De-dupe has already being heralded as the most important storage technology to emerge in this decade, because of its ability to transform storage economics, and make disk-to-disk and remote backup much more affordable.

For what NetApp says is only a 2% to 3% increase in the net cost of its disk arrays, customers will be able to reduce the volume of the data stored on those devices by around a third or more for file-level data.

For backup data, which by its nature includes a greater degree of data de-duplication, NetApp is claiming about the same ratio as other vendors of de-duplication systems tailored only for backup data, which is typically around 20:1.

But that highlights a major difference between NetApp’s A-SIS – Advanced Single-instance Storage – and the virtual tape libraries, appliances and software-only systems from suppliers such as EMC, Symantec, Data Domain, Diligent, Quantum, Exagrid and Sepaton. Those are all designed to work only with backup data.

NetApp is really the first vendor to support data de-duplication across all tiers – primary, archive and backup – in the same platform. That’s a beautiful thing, said Tony Asaro, analyst at the Enterprise Strategy Group.

But NetApp’s customers are not going to be pack in a third more primary data or 20 times more backup data onto their disk arrays in return for a mere 2% or 3% increase in capital cost.

The process of breaking data into chunks and then using a hashing algorithm to identify the duplicates applies a processing overhead, and this is one of the reasons why de-dupe so far has been associated only with backup applications.

An issue for A-SIS is that the NetApp boxes will be doing the de-duplication processing in the background, while they continue with their normal duties serving block-level and file-level data. That may be too much to ask them to do.

Although NetApp says that the de-dupe only applies a 1% overhead during write, and zero overhead for read, these percentages are simply for the read and write operations, and give no indication of how many processor cycles are consumed by the background data de-duplication.

In a white paper removed from NetApp’s website only two months ago, the company advised customers to limit the use of A-SIS in order not to adversely affect performance.

NetApp yesterday told Computer Business Review the advice applied only to the de-duplication of data that had been snapshotted. The advice applies today, and the limitation will be removed in the future, said Ravi Chalaka, senior marketing director at NetApp.

Perhaps this is why SnapVault for NetBackup – the snapshot-making tool tailored to work with Symantec’s popular NetBackup software which until this week was the only vehicle for A-SIS – has sold so few copies.

NetApp admitted that SV for NBU has been implemented by only around fifty or 100 customers since it was launched two years ago. The storage vendor argued that this number is low simply because the tool only works with version 6.0 of NetBackup, which itself has still not been widely taken by customers.

Not so says Symantec, which claims that NetBackup 6.0 has been implemented by tens of thousands of customers since it was launched in 2005.

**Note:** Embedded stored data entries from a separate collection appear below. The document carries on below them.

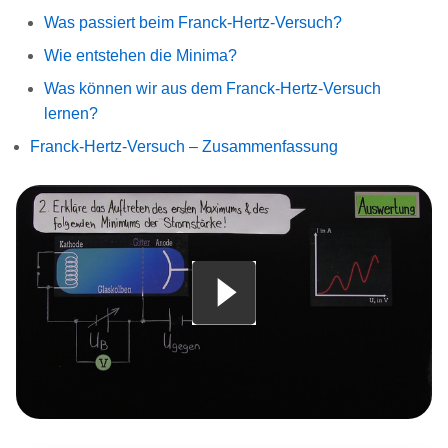
Was passiert beim Franck-Hertz-Versuch?
Wie entstehen die Minima?
Was können wir aus dem Franck-Hertz-Versuch
lernen?
Franck-Hertz-Versuch – Zusammenfassung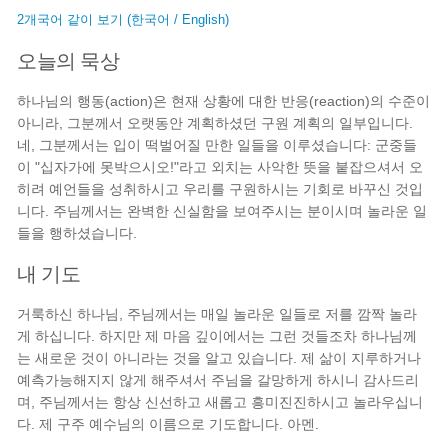
2개국어 같이 보기 (한국어 / English)
오늘의 묵상
하나님의 행동(action)은 현재 상황에 대한 반응(reaction)의 수준이
아니라, 그분께서 오랫동안 계획하셨던 구원 계획의 일부입니다.
네, 그분께서는 입이 떡벌어질 만한 일들을 이루셨습니다: 군중들
이 "십자가에 못박으시오!"라고 외치는 사악한 뜻을 붙잡으셔서 오
히려 예언들을 성취하시고 우리를 구원하시는 기회로 바꾸신 것입
니다. 주님께서는 완벽한 신실함을 보여주시는 분이시며 놀라운 일
들을 행하셨습니다.
내 기도
거룩하신 하나님, 주님께서는 매일 놀라운 일들로 저를 깜짝 놀라
게 하십니다. 하지만 제 마음 깊이에서는 그런 것들조차 하나님께
는 새로운 것이 아니라는 것을 알고 있습니다. 제 삶이 지루하거나
예측가능해지지 않게 해주셔서 주님을 갈망하게 하시니 감사드리
며, 주님께서는 항상 신선하고 새롭고 흥미진진하시고 놀라우십니
다. 제 구주 예수님의 이름으로 기도합니다. 아멘.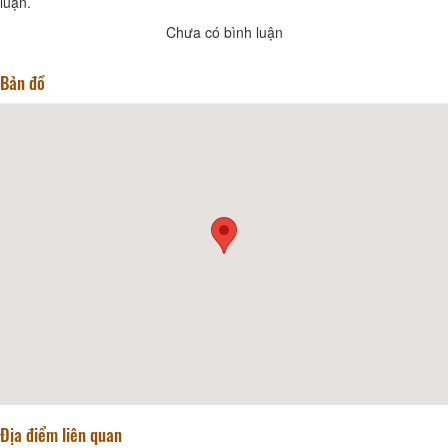
luận.
Chưa có bình luận
Bản đồ
Địa điểm liên quan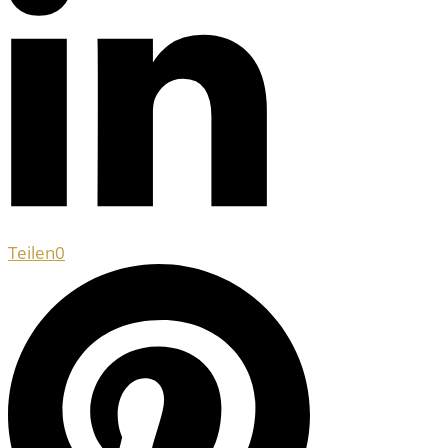
Teilen
0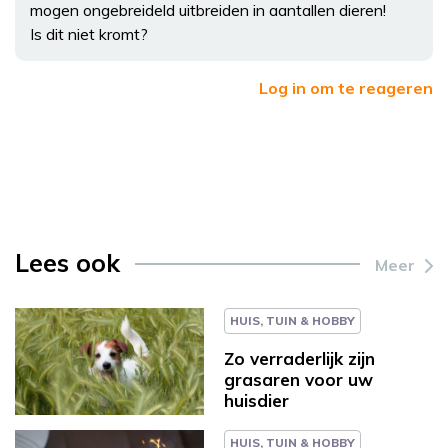
mogen ongebreideld uitbreiden in aantallen dieren!
Is dit niet kromt?
Log in om te reageren
Lees ook
Meer
HUIS, TUIN & HOBBY
Zo verraderlijk zijn
grasaren voor uw
huisdier
HUIS, TUIN & HOBBY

All that NetApp would say to defend A-SIS was that it was not the cause of the slow sales for SV for NBU, which in any case has seen several performance improvements over the last two years and is beginning to see sales growth.

Asora joined NetApp’s in the A-SIS defense. NetApp is saying that A-SIS is not recommended for high performance environments. But I think they’re being over-cautious – it is after all a background process, Asora said.

NetApp said that the beta testers for the new implementation of A-SIS have included a surgical equipment maker that saw a 38% reduction in the space needed for file archives, and an oil drilling company that was storing large volumes of file data, and saw a 35% reduction in storage requirements.

Meanwhile a large manufacturer backing up databases to NearStore saw a 50:1 volume reduction, and a bank backing up VMware server images saw an 88% cut in volume.

NetApp is not going to put any other de-dupe vendors out of business overnight, as the rest of the pack have all implemented de-dupe specifically for use with backup systems, in different way.

NetApp’s system is an out-of-band, or post-processing de-dupe system. Suppliers such as Diligent and Data Domain that have adopted the alternative in-band architecture will argue that their systems – offering VTL and NAS interfaces – complete the de-duplication process at the same time that data is being ingested, and so can begin piping backup data offsite to safety at a secondary DR location immediately it arrives.

Other out-of-band suppliers are likely to argue that NetApp will not be able match the same data reduction levels that they deliver because NetApp can only work with the fixed 4KB blocks used by its WAFL file system.

Symantec’s PureDisk and EMC’s Avamar systems are software applications designed to use de-dupe to allow remote offices to be backed up remotely.